Élie demande la mort, reprends mon souffle (1 R 19, 4), parce que le combat contre les forces du mal l’épuise. Jésus demande de voir le calice s’éloigner de lui. Élie, qui surgit comme un feu [et dont] la parole brûlait comme une torche (Si 48,1), est une figure importante, centrale de l'histoire d'Israël. Il a une parole qui accomplit ce qu’elle dit. Jésus est aussi un personnage central dont la parole accomplit aussi ce qu’elle dit. [Autant Élie que Jésus connaissent un chemin rempli d’embûches et de menaces de mort.
Annoncer un nouveau commencement ne sera jamais facile. Ce n’est pas une mission impossible non plus. Chaque nouveau commencement que ce soit pour le prophète, pour Jésus ou pour quelqu’un d’autre engage à une victoire possible ou à un échec retentissant. À Élie, on demande: lève-toi et mange, car il est long le chemin qui te reste (1 R 19, 7). Le chemin qui conduit à la transformation d’une vie est long et difficile. Il refuse de diluer son message, de négocier sa nouveauté.
À Jésus, le Père demande de ne pas déserter le monde, d’être dans le monde un libérateur. Comment ? En n’étant pas avide de pouvoir, d’autorité, de richesse, de gloire, en n’étouffant pas le peuple sous le poids d’une écrasante loi, en renonçant aux sécurités et ambitions égoïstes pour mieux faire éclater la nouveauté de son royaume. Bref, le Père demande à son fils de débloquer l’avenir en ne portant aucun signe distinctif et en faisant alliance avec le peuple du dehors plutôt qu’avec les habitués des temples.
Autant Élie que Jésus ont débloqué l’avenir en n’étant pas préoccupé sur eux-mêmes, en pensant aux autres (Ph 2, 4). Ils refusèrent la logique de l’auto-préservation et de l’autoréférentialité. La lettre des pères synodaux demandait aux jeunes que nos faiblesses ne vous découragent pas […].vous êtes notre présent, illuminez maintenant notre avenir. N’escamotons pas ce message d’illuminer l’avenir. N’adoucissons pas l’appel à préparer l’arrivée de quelque chose de neuf dans un monde replié sur les biens matériels, sur le succès immédiat, sur le plaisir [et qui], broie les plus faibles. Ce qui est neuf, ce qui sera toujours neuf, c’est de maintenir alerte l’alliance avec ce monde. De débloquer, d’actualiser cette alliance entre nous, entre les cultures, les peuples. Voilà ce qui fait Noël. Un appel à illuminer l’avenir.
Un chant nous le rappelle : Dieu est venu marcher sur nos routes.
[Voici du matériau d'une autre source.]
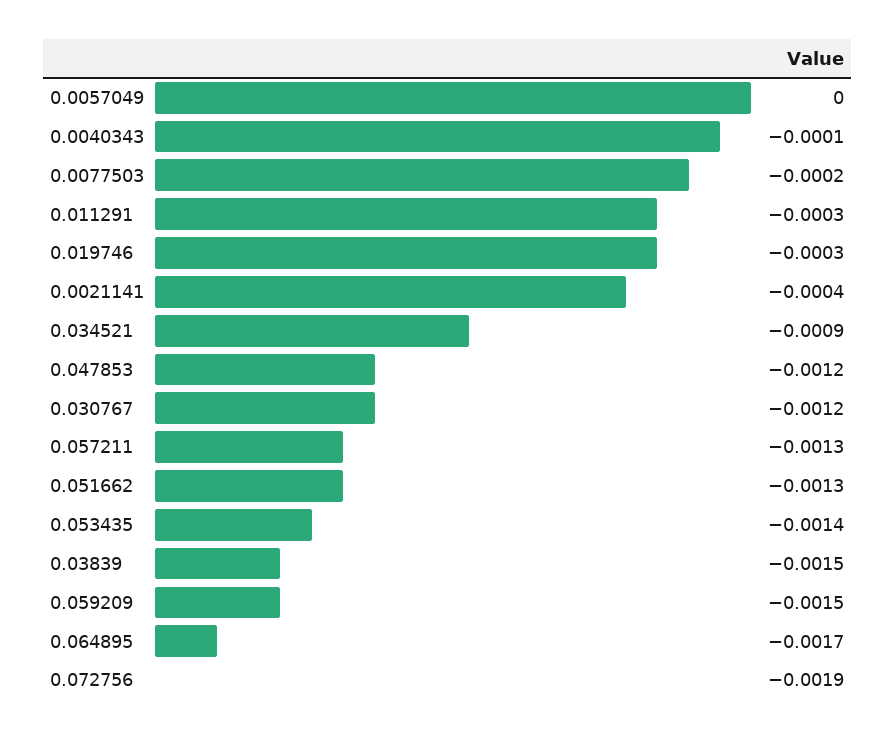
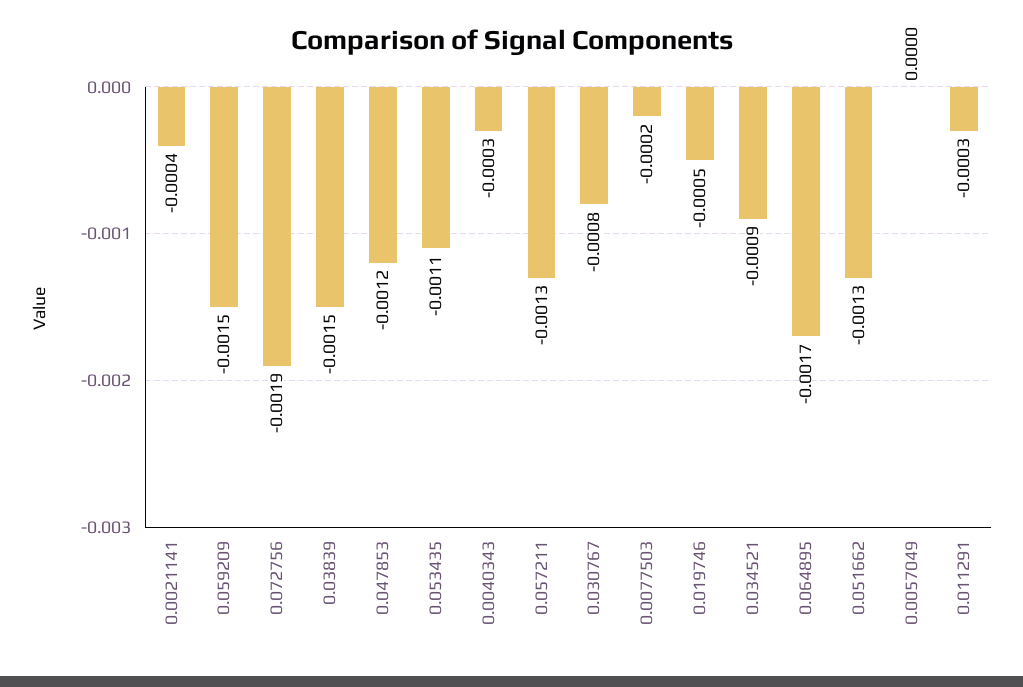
0.0040343: -0.0001 -> -0.0003
0.019746: -0.0003 -> -0.0005
0.030767: -0.0012 -> -0.0008
0.053435: -0.0014 -> -0.0011

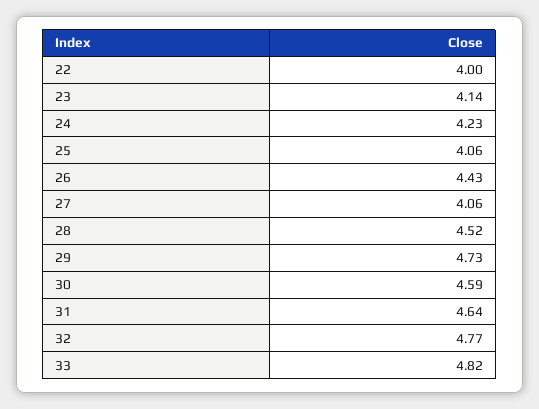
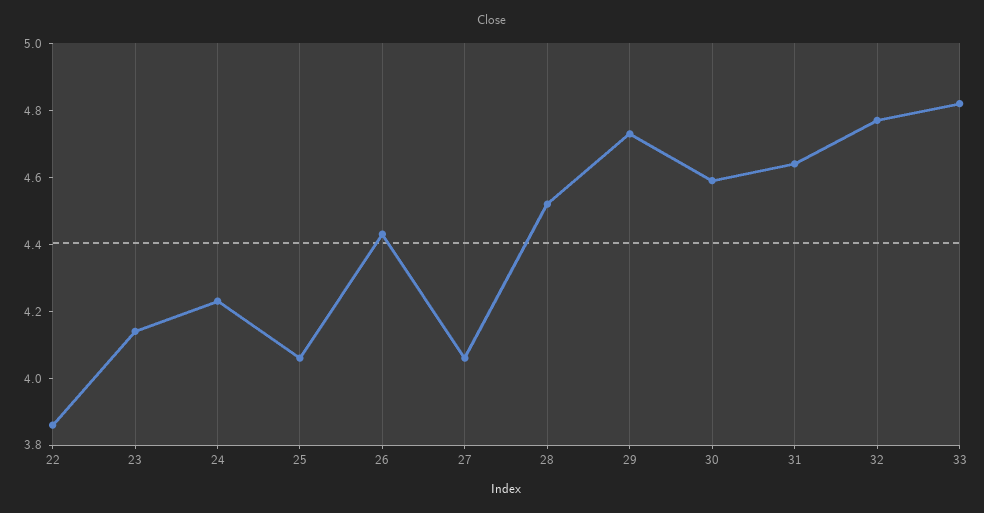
22: 4 -> 3.85

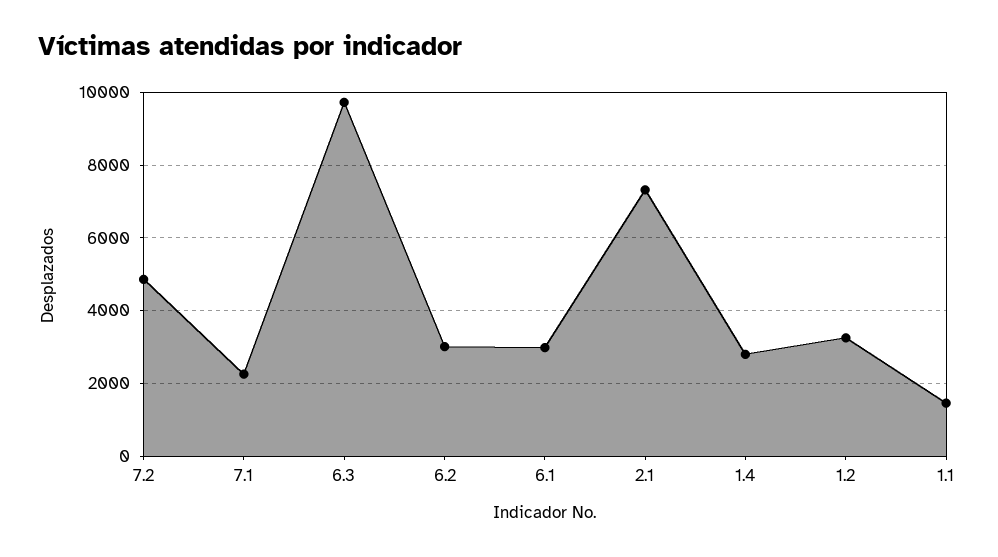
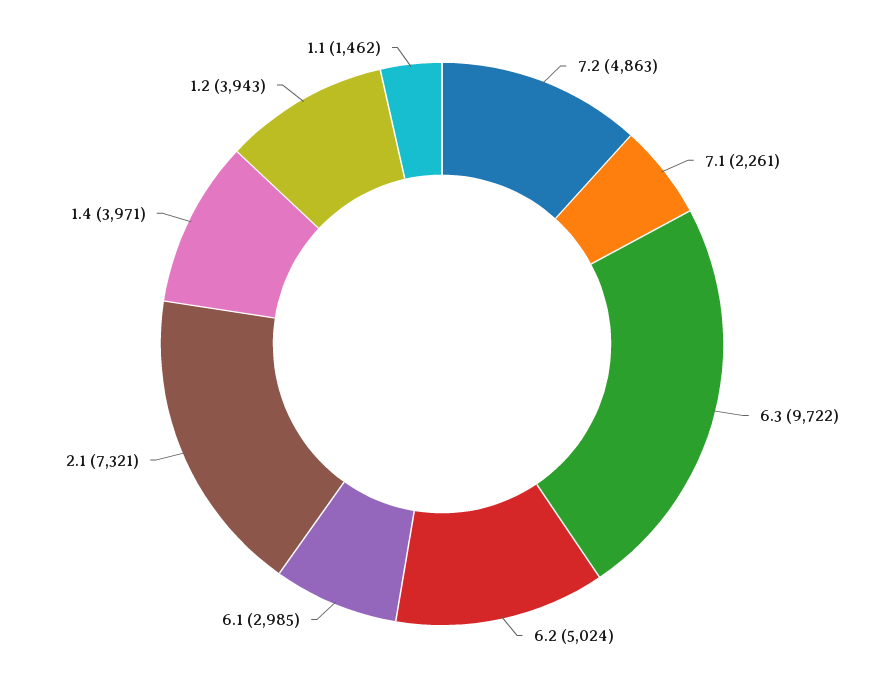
6.2: 3000 -> 5024
1.4: 2800 -> 3971
1.2: 3200 -> 3943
Jésus s’est levé parmi nous, il a visité son peuple. C’est en faisant alliance avec nous, en marchant à nos côtés que Jésus a débloqué un nouvel ordre du monde, celui qu’Élie, avec tremblement, Isaïe et Jean-Baptiste entrevoyaient.
Ce temps nous fait rêver ensemble d’une terre où l’humanité connaîtra la paix et l’amour, où le feu de l’Amour aura le dernier mot. Non, le christianisme n’a pas encore fait son temps même s’il a des allures vieillottes. Même si les médias se moquent des croyants à la tête blanche, l’Avent nous dit que Dieu ne se retire pas de notre monde. Posons-nous la question : avons-nous une parole de feu qui débloque l’avenir ou une parole qui endort au lieu d’illuminer l’avenir, de le tenir en éveil ?
À votre contemplation ces paroles de Teilhard de Chardin : le feu a pénétré la terre. Il n’est pas tombé bruyamment sur les cimes, comme la foudre en son éclat. Sans secousse, sans tonnerre, la flamme a tout illuminé par le dedans. Dans la nouvelle humanité qui s’engendre, le Verbe a prolongé l’acte sans fin de sa naissance. Le monde a besoin de notre enthousiasme. Faisons-nous le compagnon de tous les chercheurs d’espérance. AMEN.